Abstract
Despite the critical role of sleep in brain development during infancy, little is known about the impact of early
sleep disturbance in typical and atypical development. Sleep disruption occurs in up to 80% of children with
autism spectrum disorder (ASD). A complete understanding of sleep problems in the first year of life will aid in
both the early detection of risk and prompt intervention prior to the onset of symptoms. This project will improve
our knowledge of sleep in infancy by longitudinally examining how distinct sleep metrics, such as sleep latency,
sleep time, and sleep efficiency, relate to functional brain networks and later developmental trajectories.
The proposed study will leverage data from two NIH-funded longitudinal studies to (i) examine how sleep latency
and thalamocortical connectivity may predict diagnostic outcome in infants at varying familial likelihood for ASD
(Aim 1) and (ii) investigate normative trajectories of objectively measured sleep and thalamocortical connectivity
in an unprecedented sample of infants (Aim 2). About 20% of infant siblings of children with ASD will be
diagnosed with ASD themselves, while another 30% will show subclinical ASD symptoms. Thus, studying infant
siblings provides a unique opportunity to examine early ASD markers. Prior work has shown altered functional
networks in infants who later receive a clinical diagnosis. This provides insight into the divergence of
neurodevelopment in these infants, yet the impact of early sleep disturbance on brain networks has yet to be
elucidated. Here, resting-state fMRI and behavioral data from the Infant Brain Imaging Study (IBIS) will be used
to analyze the relationship between sleep, functional connectivity, and ASD outcome. Ultimately, a greater
understanding of sleep in typical development is needed to properly delineate it in neurodevelopmental
disorders. However, there is a paucity of well-sampled, longitudinal studies characterizing typical brain
development in infancy and no study has implemented objective sleep measures in a large population of infants.

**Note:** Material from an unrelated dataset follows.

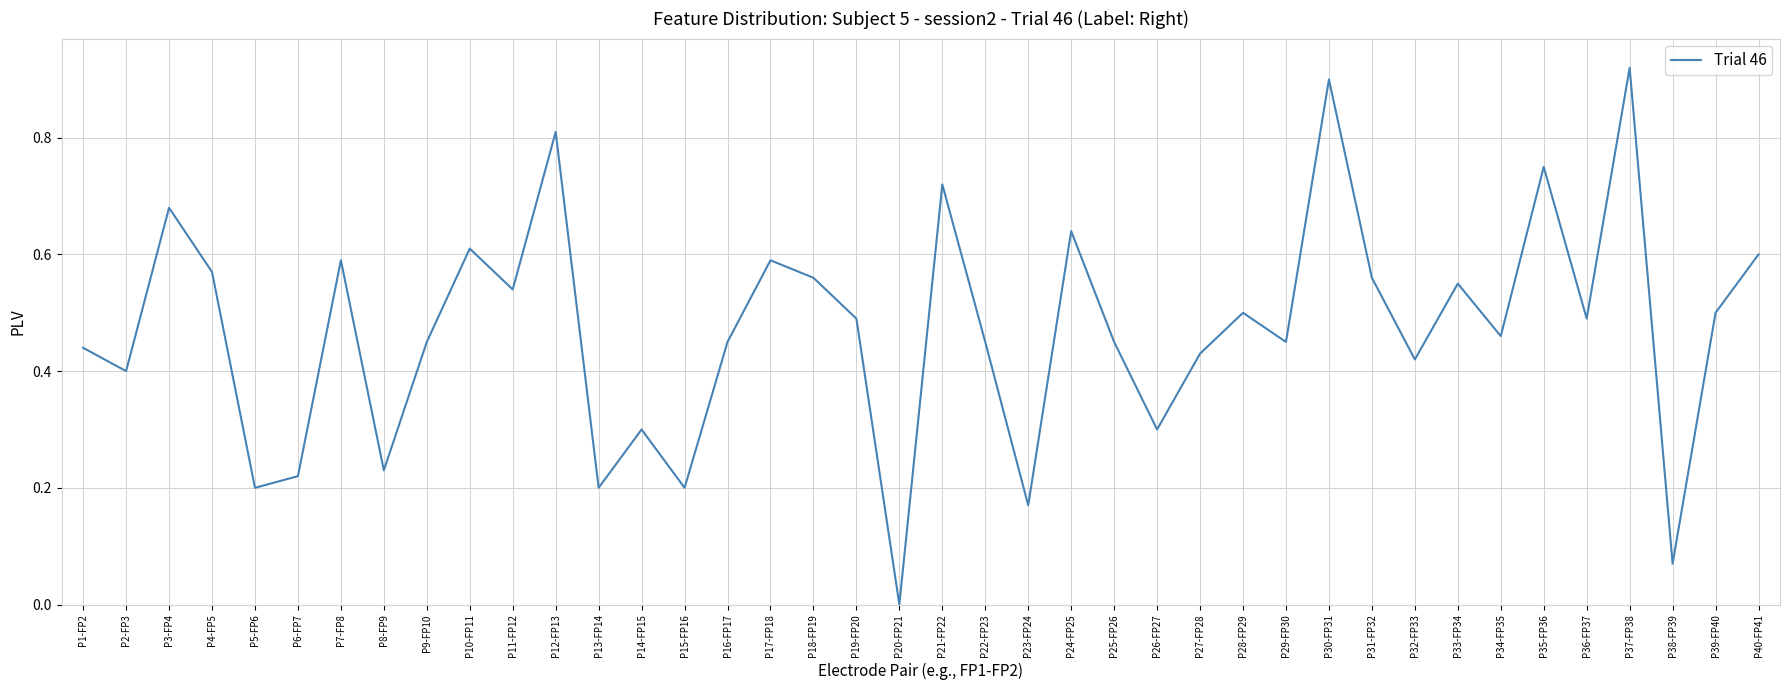

How many values are above zero?

39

The HEALthy Brain and Child Development (HBCD) study is an ongoing longitudinal project that collects
neuroimaging, behavioral, and objective sleep measures from a cohort of ~7,500 infants. In the proposed project,
resting-state fMRI data will be used to relate objective sleep metrics collected through actigraphy to functional
connectivity and clinically assessed behavioral outcomes.
Emily Chiem will conduct these studies as a UCLA graduate student in the Molecular, Cellular, and Integrative
Physiology program. She will receive guidance from her sponsor, who has vast expertise in neurodevelopment,
pediatric imaging, advanced MRI methods, and ASD research, as well as mentors with expertise in pediatric
sleep. The rich sleep and neuroimaging communities, training opportunities, and resources available at UCLA
makes it an ideal training environment. The fellowship support will allow the candidate to receive comprehensive
MRI training, learn advanced data-analytic approaches, improve her mentorship skills and, critically, it will afford
her protected time to focus on her own research thus propelling her independent research career.